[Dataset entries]
Segment Open
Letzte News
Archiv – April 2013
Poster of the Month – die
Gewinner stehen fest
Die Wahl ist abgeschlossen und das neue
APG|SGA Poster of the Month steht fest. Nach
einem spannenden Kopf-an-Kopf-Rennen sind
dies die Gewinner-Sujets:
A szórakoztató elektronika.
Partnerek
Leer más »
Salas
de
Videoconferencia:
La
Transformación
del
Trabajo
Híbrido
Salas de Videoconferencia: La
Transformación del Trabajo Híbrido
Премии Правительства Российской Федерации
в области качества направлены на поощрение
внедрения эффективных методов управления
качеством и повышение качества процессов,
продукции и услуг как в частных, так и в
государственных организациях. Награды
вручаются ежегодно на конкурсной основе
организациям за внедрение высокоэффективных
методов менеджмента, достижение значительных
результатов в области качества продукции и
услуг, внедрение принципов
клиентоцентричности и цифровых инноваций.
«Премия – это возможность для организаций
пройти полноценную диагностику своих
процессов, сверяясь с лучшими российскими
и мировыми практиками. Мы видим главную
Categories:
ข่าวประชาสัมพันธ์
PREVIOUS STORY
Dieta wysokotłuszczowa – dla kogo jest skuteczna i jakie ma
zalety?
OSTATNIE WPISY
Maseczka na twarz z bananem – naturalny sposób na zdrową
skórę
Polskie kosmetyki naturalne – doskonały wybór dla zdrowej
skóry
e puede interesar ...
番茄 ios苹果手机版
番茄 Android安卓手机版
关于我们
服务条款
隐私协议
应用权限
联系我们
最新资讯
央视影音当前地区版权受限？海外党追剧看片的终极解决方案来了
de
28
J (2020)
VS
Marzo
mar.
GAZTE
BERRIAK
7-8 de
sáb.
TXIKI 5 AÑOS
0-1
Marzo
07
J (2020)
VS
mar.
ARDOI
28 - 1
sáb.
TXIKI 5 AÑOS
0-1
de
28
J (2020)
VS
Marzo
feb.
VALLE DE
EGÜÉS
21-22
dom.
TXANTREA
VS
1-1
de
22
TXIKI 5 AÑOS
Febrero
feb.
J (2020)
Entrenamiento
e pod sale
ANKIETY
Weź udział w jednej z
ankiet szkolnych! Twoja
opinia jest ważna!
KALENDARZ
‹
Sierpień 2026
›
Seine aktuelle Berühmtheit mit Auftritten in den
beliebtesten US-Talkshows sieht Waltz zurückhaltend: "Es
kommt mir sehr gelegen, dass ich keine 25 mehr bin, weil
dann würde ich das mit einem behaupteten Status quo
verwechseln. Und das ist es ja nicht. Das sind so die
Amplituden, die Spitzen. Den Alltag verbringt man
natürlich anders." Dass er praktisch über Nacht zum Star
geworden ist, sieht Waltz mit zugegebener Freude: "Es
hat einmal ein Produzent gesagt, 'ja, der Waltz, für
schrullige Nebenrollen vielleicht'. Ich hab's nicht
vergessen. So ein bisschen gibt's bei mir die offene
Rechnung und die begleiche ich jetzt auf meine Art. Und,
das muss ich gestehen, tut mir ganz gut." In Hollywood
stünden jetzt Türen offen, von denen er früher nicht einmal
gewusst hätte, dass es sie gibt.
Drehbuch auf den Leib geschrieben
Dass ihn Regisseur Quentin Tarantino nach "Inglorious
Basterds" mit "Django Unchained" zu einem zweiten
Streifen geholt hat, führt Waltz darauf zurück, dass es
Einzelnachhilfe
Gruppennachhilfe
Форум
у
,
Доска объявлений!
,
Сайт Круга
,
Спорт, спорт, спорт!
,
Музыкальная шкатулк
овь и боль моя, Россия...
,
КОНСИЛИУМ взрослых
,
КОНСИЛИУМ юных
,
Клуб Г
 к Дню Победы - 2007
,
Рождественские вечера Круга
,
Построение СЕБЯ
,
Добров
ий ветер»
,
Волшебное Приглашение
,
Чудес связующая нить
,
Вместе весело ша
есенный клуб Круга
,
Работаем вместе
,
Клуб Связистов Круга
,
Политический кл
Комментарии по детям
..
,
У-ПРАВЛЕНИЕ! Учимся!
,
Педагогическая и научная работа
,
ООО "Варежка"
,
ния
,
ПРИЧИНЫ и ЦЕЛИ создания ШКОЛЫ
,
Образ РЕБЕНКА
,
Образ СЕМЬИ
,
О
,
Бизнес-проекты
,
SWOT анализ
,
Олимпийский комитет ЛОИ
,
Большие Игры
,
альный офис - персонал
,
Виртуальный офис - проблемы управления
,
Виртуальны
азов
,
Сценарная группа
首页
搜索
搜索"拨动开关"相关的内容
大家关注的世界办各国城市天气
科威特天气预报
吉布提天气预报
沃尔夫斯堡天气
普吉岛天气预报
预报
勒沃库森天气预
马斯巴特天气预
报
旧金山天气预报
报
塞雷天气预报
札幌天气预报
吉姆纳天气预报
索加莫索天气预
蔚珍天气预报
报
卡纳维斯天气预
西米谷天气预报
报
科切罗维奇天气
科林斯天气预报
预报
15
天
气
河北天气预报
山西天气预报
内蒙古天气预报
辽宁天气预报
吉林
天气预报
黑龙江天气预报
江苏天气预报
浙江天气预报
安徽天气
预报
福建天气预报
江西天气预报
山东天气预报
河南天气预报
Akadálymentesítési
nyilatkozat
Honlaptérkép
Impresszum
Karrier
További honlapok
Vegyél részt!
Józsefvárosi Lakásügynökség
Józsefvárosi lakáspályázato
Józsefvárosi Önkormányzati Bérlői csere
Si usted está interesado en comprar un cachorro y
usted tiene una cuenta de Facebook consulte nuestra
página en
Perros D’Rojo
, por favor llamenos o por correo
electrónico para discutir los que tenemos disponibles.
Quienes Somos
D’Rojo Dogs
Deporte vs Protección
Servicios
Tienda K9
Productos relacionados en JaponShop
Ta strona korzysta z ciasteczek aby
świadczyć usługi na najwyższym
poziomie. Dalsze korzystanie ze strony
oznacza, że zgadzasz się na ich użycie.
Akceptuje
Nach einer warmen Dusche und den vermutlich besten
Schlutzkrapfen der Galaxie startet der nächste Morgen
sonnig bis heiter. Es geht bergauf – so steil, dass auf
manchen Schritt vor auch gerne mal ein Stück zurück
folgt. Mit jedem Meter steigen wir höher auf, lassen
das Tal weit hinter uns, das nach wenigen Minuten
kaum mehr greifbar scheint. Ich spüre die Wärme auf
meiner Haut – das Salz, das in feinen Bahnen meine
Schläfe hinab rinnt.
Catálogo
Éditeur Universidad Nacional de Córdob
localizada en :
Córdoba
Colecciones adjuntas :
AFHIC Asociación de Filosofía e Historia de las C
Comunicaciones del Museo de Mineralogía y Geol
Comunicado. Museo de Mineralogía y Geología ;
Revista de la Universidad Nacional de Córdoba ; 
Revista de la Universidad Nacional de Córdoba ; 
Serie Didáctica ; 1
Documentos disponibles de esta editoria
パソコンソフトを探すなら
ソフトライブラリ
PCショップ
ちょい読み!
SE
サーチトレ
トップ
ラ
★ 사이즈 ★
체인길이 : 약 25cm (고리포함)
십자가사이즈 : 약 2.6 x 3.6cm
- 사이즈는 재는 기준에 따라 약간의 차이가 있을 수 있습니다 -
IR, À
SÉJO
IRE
Segment Closed
> [Task item]:
Quote all the records. Keep every word exact.

> [Task answer]:
Letzte News
Archiv – April 2013
Poster of the Month – die
Gewinner stehen fest
Die Wahl ist abgeschlossen und das neue
APG|SGA Poster of the Month steht fest. Nach
einem spannenden Kopf-an-Kopf-Rennen sind
dies die Gewinner-Sujets:
A szórakoztató elektronika.
Partnerek
Leer más »
Salas
de
Videoconferencia:
La
Transformación
del
Trabajo
Híbrido
Salas de Videoconferencia: La
Transformación del Trabajo Híbrido
Премии Правительства Российской Федерации
в области качества направлены на поощрение
внедрения эффективных методов управления
качеством и повышение качества процессов,
продукции и услуг как в частных, так и в
государственных организациях. Награды
вручаются ежегодно на конкурсной основе
организациям за внедрение высокоэффективных
методов менеджмента, достижение значительных
результатов в области качества продукции и
услуг, внедрение принципов
клиентоцентричности и цифровых инноваций.
«Премия – это возможность для организаций
пройти полноценную диагностику своих
процессов, сверяясь с лучшими российскими
и мировыми практиками. Мы видим главную
Categories:
ข่าวประชาสัมพันธ์
PREVIOUS STORY
Dieta wysokotłuszczowa – dla kogo jest skuteczna i jakie ma
zalety?
OSTATNIE WPISY
Maseczka na twarz z bananem – naturalny sposób na zdrową
skórę
Polskie kosmetyki naturalne – doskonały wybór dla zdrowej
skóry
e puede interesar ...
番茄 ios苹果手机版
番茄 Android安卓手机版
关于我们
服务条款
隐私协议
应用权限
联系我们
最新资讯
央视影音当前地区版权受限？海外党追剧看片的终极解决方案来了
de
28
J (2020)
VS
Marzo
mar.
GAZTE
BERRIAK
7-8 de
sáb.
TXIKI 5 AÑOS
0-1
Marzo
07
J (2020)
VS
mar.
ARDOI
28 - 1
sáb.
TXIKI 5 AÑOS
0-1
de
28
J (2020)
VS
Marzo
feb.
VALLE DE
EGÜÉS
21-22
dom.
TXANTREA
VS
1-1
de
22
TXIKI 5 AÑOS
Febrero
feb.
J (2020)
Entrenamiento
e pod sale
ANKIETY
Weź udział w jednej z
ankiet szkolnych! Twoja
opinia jest ważna!
KALENDARZ
‹
Sierpień 2026
›
Seine aktuelle Berühmtheit mit Auftritten in den
beliebtesten US-Talkshows sieht Waltz zurückhaltend: "Es
kommt mir sehr gelegen, dass ich keine 25 mehr bin, weil
dann würde ich das mit einem behaupteten Status quo
verwechseln. Und das ist es ja nicht. Das sind so die
Amplituden, die Spitzen. Den Alltag verbringt man
natürlich anders." Dass er praktisch über Nacht zum Star
geworden ist, sieht Waltz mit zugegebener Freude: "Es
hat einmal ein Produzent gesagt, 'ja, der Waltz, für
schrullige Nebenrollen vielleicht'. Ich hab's nicht
vergessen. So ein bisschen gibt's bei mir die offene
Rechnung und die begleiche ich jetzt auf meine Art. Und,
das muss ich gestehen, tut mir ganz gut." In Hollywood
stünden jetzt Türen offen, von denen er früher nicht einmal
gewusst hätte, dass es sie gibt.
Drehbuch auf den Leib geschrieben
Dass ihn Regisseur Quentin Tarantino nach "Inglorious
Basterds" mit "Django Unchained" zu einem zweiten
Streifen geholt hat, führt Waltz darauf zurück, dass es
Einzelnachhilfe
Gruppennachhilfe
Форум
у
,
Доска объявлений!
,
Сайт Круга
,
Спорт, спорт, спорт!
,
Музыкальная шкатулк
овь и боль моя, Россия...
,
КОНСИЛИУМ взрослых
,
КОНСИЛИУМ юных
,
Клуб Г
 к Дню Победы - 2007
,
Рождественские вечера Круга
,
Построение СЕБЯ
,
Добров
ий ветер»
,
Волшебное Приглашение
,
Чудес связующая нить
,
Вместе весело ша
есенный клуб Круга
,
Работаем вместе
,
Клуб Связистов Круга
,
Политический кл
Комментарии по детям
..
,
У-ПРАВЛЕНИЕ! Учимся!
,
Педагогическая и научная работа
,
ООО "Варежка"
,
ния
,
ПРИЧИНЫ и ЦЕЛИ создания ШКОЛЫ
,
Образ РЕБЕНКА
,
Образ СЕМЬИ
,
О
,
Бизнес-проекты
,
SWOT анализ
,
Олимпийский комитет ЛОИ
,
Большие Игры
,
альный офис - персонал
,
Виртуальный офис - проблемы управления
,
Виртуальны
азов
,
Сценарная группа
首页
搜索
搜索"拨动开关"相关的内容
大家关注的世界办各国城市天气
科威特天气预报
吉布提天气预报
沃尔夫斯堡天气
普吉岛天气预报
预报
勒沃库森天气预
马斯巴特天气预
报
旧金山天气预报
报
塞雷天气预报
札幌天气预报
吉姆纳天气预报
索加莫索天气预
蔚珍天气预报
报
卡纳维斯天气预
西米谷天气预报
报
科切罗维奇天气
科林斯天气预报
预报
15
天
气
河北天气预报
山西天气预报
内蒙古天气预报
辽宁天气预报
吉林
天气预报
黑龙江天气预报
江苏天气预报
浙江天气预报
安徽天气
预报
福建天气预报
江西天气预报
山东天气预报
河南天气预报
Akadálymentesítési
nyilatkozat
Honlaptérkép
Impresszum
Karrier
További honlapok
Vegyél részt!
Józsefvárosi Lakásügynökség
Józsefvárosi lakáspályázato
Józsefvárosi Önkormányzati Bérlői csere
Si usted está interesado en comprar un cachorro y
usted tiene una cuenta de Facebook consulte nuestra
página en
Perros D’Rojo
, por favor llamenos o por correo
electrónico para discutir los que tenemos disponibles.
Quienes Somos
D’Rojo Dogs
Deporte vs Protección
Servicios
Tienda K9
Productos relacionados en JaponShop
Ta strona korzysta z ciasteczek aby
świadczyć usługi na najwyższym
poziomie. Dalsze korzystanie ze strony
oznacza, że zgadzasz się na ich użycie.
Akceptuje
Nach einer warmen Dusche und den vermutlich besten
Schlutzkrapfen der Galaxie startet der nächste Morgen
sonnig bis heiter. Es geht bergauf – so steil, dass auf
manchen Schritt vor auch gerne mal ein Stück zurück
folgt. Mit jedem Meter steigen wir höher auf, lassen
das Tal weit hinter uns, das nach wenigen Minuten
kaum mehr greifbar scheint. Ich spüre die Wärme auf
meiner Haut – das Salz, das in feinen Bahnen meine
Schläfe hinab rinnt.
Catálogo
Éditeur Universidad Nacional de Córdob
localizada en :
Córdoba
Colecciones adjuntas :
AFHIC Asociación de Filosofía e Historia de las C
Comunicaciones del Museo de Mineralogía y Geol
Comunicado. Museo de Mineralogía y Geología ;
Revista de la Universidad Nacional de Córdoba ; 
Revista de la Universidad Nacional de Córdoba ; 
Serie Didáctica ; 1
Documentos disponibles de esta editoria
パソコンソフトを探すなら
ソフトライブラリ
PCショップ
ちょい読み!
SE
サーチトレ
トップ
ラ
★ 사이즈 ★
체인길이 : 약 25cm (고리포함)
십자가사이즈 : 약 2.6 x 3.6cm
- 사이즈는 재는 기준에 따라 약간의 차이가 있을 수 있습니다 -
IR, À
SÉJO
IRE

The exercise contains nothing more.